Douglas Isbell
Headquarters, Washington, DC
(Phone: 202/358-1753)

RELEASE: 99-147

YOUNG TO LEAD MARS PROGRAM ASSESSMENT TEAM

A. Thomas Young has been named by NASA Administrator Daniel
S. Goldin to chair the Mars Program Independent Assessment Team
which will review the agency’s approach to robotic exploration of
Mars in the wake of the recent loss of the Mars Polar Lander
mission.

Young retired as executive vice president of Lockheed Martin
Corp. in 1995. During his career, Young has managed numerous
complex, technically challenging programs, including serving as
mission director of the 1976 NASA Viking landings on Mars.
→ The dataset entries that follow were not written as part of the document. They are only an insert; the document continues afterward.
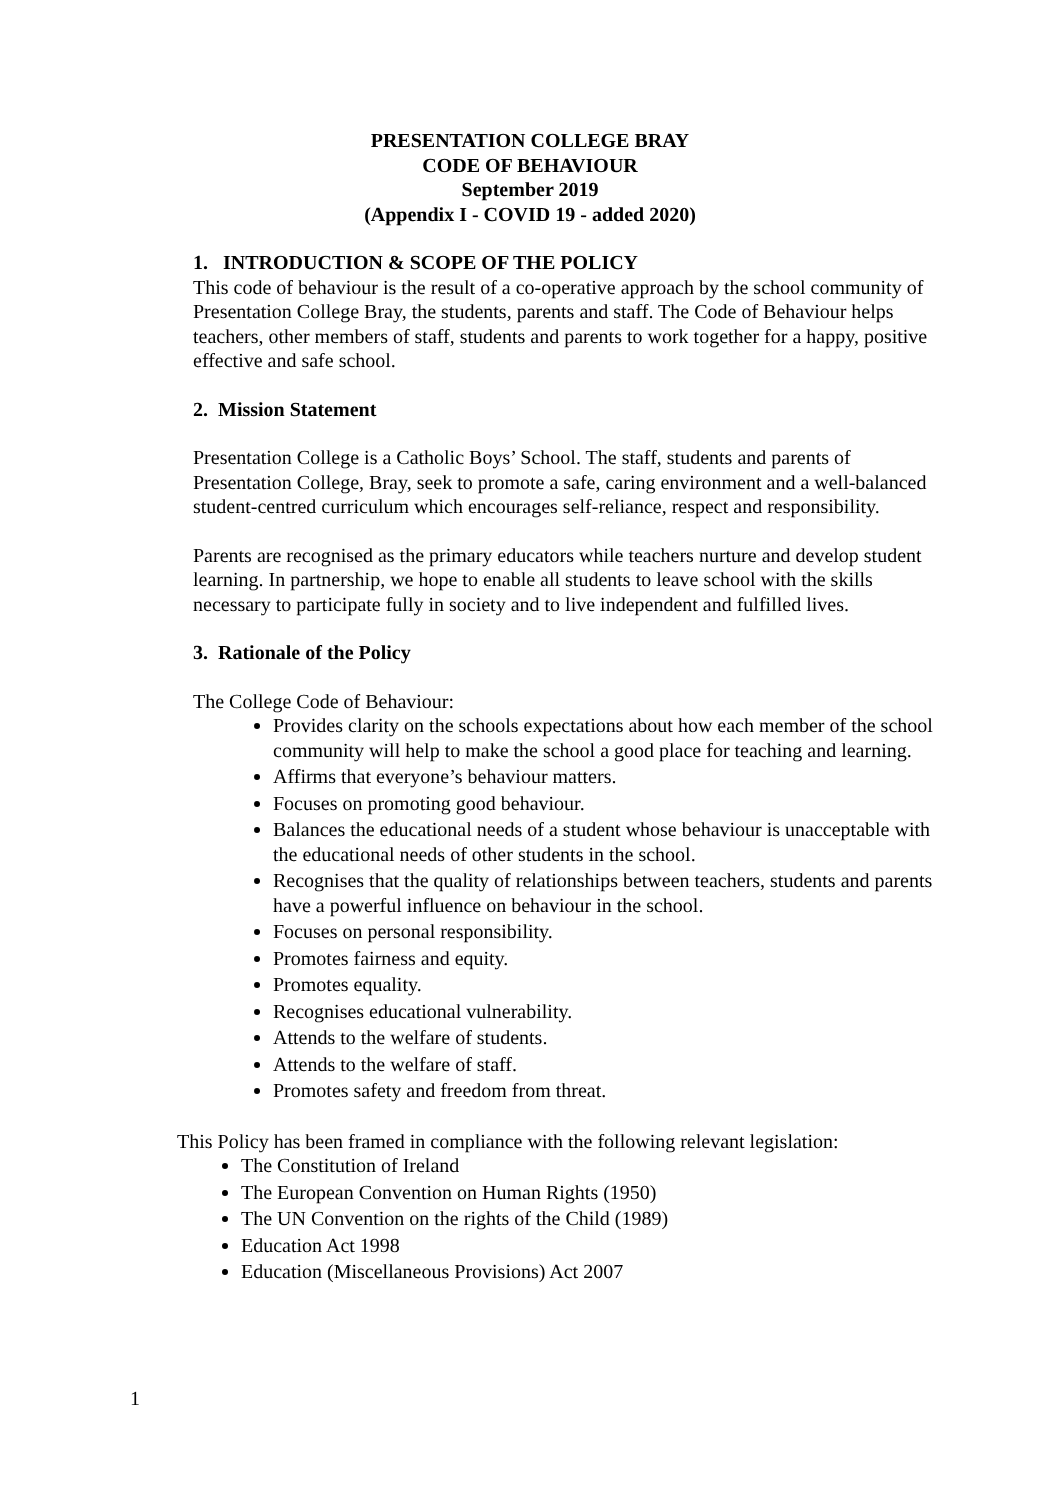PRESENTATION COLLEGE BRAY
CODE OF BEHAVIOUR
September 2019
(Appendix I - COVID 19 - added 2020)
1. INTRODUCTION & SCOPE OF THE POLICY
This code of behaviour is the result of a co-operative approach by the school community of Presentation College Bray, the students, parents and staff. The Code of Behaviour helps teachers, other members of staff, students and parents to work together for a happy, positive effective and safe school.
2. Mission Statement
Presentation College is a Catholic Boys’ School. The staff, students and parents of Presentation College, Bray, seek to promote a safe, caring environment and a well-balanced student-centred curriculum which encourages self-reliance, respect and responsibility.
Parents are recognised as the primary educators while teachers nurture and develop student learning. In partnership, we hope to enable all students to leave school with the skills necessary to participate fully in society and to live independent and fulfilled lives.
3. Rationale of the Policy
The College Code of Behaviour:
Provides clarity on the schools expectations about how each member of the school community will help to make the school a good place for teaching and learning.
Affirms that everyone’s behaviour matters.
Focuses on promoting good behaviour.
Balances the educational needs of a student whose behaviour is unacceptable with the educational needs of other students in the school.
Recognises that the quality of relationships between teachers, students and parents have a powerful influence on behaviour in the school.
Focuses on personal responsibility.
Promotes fairness and equity.
Promotes equality.
Recognises educational vulnerability.
Attends to the welfare of students.
Attends to the welfare of staff.
Promotes safety and freedom from threat.
This Policy has been framed in compliance with the following relevant legislation:
The Constitution of Ireland
The European Convention on Human Rights (1950)
The UN Convention on the rights of the Child (1989)
Education Act 1998
Education (Miscellaneous Provisions) Act 2007
1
Young
was director of NASA’s Goddard Space Flight Center in Greenbelt,
MD, from 1980 to 1982, and then joined Martin Marietta Corp. in
1982 as vice president of aerospace research and engineering. He
was named president and chief operating officer of Martin Marietta
in 1990.

The team will evaluate several recent successful and
unsuccessful NASA missions to deep space, including Mars
Pathfinder, Mars Global Surveyor, Mars Climate Orbiter, Mars Polar
Lander, Deep Space 1 and Deep Space 2. It will analyze the
budgets, content, schedule, management structure and scientific
organization of these missions. It will then assess how these
roles and responsibilities are related to mission safety,
reliability and success.

The assessment team will also review proposed revisions to
NASA’s existing Mars exploration program architecture as options
are developed by a group at NASA’s Jet Propulsion Laboratory (JPL)
in Pasadena, CA.

The team will report their findings to the NASA administrator
by mid-March 2000. Other members of the board will be established
shortly.

“I have asked Tom Young as the leader of this team to dig as
deep as he can, ask as many questions as possible, and to operate
in a completely independent environment,” Goldin said. “He will
have access to every document, every employee, and every NASA
resource. We will be open and non-defensive. We will listen and
learn.

“We have had a string of successes, but we’ve also had a few
failures and we must learn from both. This independent review team
will provide us with some fundamental guidance about how to
continue our bold program for exploring the solar system, and how
to make it even better.”

The investigation into the likely cause of the apparent
failure of the Mars Polar Lander mission will be conducted by an
internal peer review at JPL and submitted to the Mars assessment
team for their review.

Mars Polar Lander and Mars Climate Orbiter are part of a
series of missions in a long-term program of Mars exploration
managed by the Jet Propulsion Laboratory for NASA’s Office of
Space Science, Washington, DC. JPL’s industrial partner is
Lockheed Martin Astronautics, Denver, CO. JPL is a division of
the California Institute of Technology, Pasadena, CA.